Imagem: Leo Martins / O Globo |
Uma vizinha
desavisada estende as roupas num varal improvisado do lado de fora da
janela do seu apartamento. Um gatuno observa de longe. Na calada da
noite, usa vara de pescar, linha, anzol e, com habilidade cirúrgica,
consegue desprender e levar a roupa da vítima. No dia seguinte, há
discussão entre vizinhos para saber quem furtou a peça. A cena pitoresca
é apenas um detalhe em meio aos desafios que bateram à porta do
Programa Minha Casa Minha Vida, que completa cinco anos em março.

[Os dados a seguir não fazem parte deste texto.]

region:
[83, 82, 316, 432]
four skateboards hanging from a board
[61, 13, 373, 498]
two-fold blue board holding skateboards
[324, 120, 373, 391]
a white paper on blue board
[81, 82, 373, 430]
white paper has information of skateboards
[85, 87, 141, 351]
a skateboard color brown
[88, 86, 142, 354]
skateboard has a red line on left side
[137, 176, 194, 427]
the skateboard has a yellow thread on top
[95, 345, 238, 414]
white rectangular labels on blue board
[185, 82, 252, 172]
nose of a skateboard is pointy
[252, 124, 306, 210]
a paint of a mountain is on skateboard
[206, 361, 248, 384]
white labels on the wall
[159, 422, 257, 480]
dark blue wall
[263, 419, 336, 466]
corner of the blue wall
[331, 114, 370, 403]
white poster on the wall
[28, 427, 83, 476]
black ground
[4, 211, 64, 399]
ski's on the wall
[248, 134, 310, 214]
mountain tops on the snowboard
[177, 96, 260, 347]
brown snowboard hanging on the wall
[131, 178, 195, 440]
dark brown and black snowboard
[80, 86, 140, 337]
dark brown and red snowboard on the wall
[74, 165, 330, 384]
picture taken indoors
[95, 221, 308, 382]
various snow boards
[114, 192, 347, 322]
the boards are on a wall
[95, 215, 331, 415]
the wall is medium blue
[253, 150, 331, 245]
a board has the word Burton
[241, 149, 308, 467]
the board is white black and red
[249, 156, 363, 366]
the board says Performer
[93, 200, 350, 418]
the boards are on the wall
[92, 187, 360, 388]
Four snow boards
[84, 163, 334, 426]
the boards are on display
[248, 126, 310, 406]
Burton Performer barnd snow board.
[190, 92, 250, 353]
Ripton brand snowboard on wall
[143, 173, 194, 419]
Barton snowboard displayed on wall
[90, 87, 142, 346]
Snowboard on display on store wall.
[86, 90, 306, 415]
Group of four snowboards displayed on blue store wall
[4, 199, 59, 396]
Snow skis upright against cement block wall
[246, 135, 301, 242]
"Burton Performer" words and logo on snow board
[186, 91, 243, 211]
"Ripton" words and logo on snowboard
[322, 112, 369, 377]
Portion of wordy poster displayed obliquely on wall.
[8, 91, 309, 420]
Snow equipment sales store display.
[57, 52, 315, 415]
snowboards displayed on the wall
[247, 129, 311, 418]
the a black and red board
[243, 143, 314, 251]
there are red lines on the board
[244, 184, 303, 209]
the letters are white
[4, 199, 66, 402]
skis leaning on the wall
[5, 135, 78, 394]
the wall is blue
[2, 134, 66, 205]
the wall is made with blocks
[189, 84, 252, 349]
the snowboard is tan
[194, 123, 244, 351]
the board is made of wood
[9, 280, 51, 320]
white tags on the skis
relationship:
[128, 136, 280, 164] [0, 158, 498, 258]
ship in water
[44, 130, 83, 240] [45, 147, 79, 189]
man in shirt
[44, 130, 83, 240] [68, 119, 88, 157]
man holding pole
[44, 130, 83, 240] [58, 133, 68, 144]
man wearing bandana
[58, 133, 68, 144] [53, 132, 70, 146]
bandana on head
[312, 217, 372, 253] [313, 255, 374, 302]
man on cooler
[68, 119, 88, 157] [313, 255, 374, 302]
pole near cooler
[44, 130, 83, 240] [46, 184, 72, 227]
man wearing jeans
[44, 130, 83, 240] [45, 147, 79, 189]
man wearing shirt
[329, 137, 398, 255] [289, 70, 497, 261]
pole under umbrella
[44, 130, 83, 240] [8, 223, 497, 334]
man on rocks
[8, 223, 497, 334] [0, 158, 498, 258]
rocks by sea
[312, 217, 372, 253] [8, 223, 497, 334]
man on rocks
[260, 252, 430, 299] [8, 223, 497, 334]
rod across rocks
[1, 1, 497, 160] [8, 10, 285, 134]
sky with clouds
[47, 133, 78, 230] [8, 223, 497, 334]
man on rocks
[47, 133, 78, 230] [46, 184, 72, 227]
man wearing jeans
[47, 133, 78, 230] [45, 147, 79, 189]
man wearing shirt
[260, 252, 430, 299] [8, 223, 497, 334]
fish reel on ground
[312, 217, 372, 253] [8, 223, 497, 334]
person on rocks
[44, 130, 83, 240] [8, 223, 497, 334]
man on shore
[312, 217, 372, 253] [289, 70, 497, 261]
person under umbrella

Acostumados ao estilo de vida informal das comunidades onde viviam, os
moradores dos conjuntos construídos pelo projeto passam agora pelos
dilemas impostos pelas regras de convivência dos condomínios. Além das
dificuldades na relação com os novos vizinhos e da adaptação dos seus
antigos hábitos, há problemas graves, como o caso daqueles sem condições
de arcar com as despesas de água, luz, gás e taxa de condomínio. O
resultado tem sido altos índices de inadimplência, em alguns casos
próximos de 90%. Muitos conjuntos estão atolados em dívidas. Há ainda
práticas que começam a se disseminar, como o “gato” de energia elétrica,
o tráfico de drogas e a instalação de puxadinhos que funcionam como
bares, cabeleireiros e vendas de alimentos, entre outros serviços.
Desde que o programa foi lançado, em 2009 — entre a contratação e a
construção foram quase três anos —, 50,9 mil imóveis do Minha Casa Minha
Vida foram entregues no Estado do Rio. São cerca de 200 mil pessoas
vivendo nesses imóveis. Do total de unidades concluídas, 17,6 mil (34%)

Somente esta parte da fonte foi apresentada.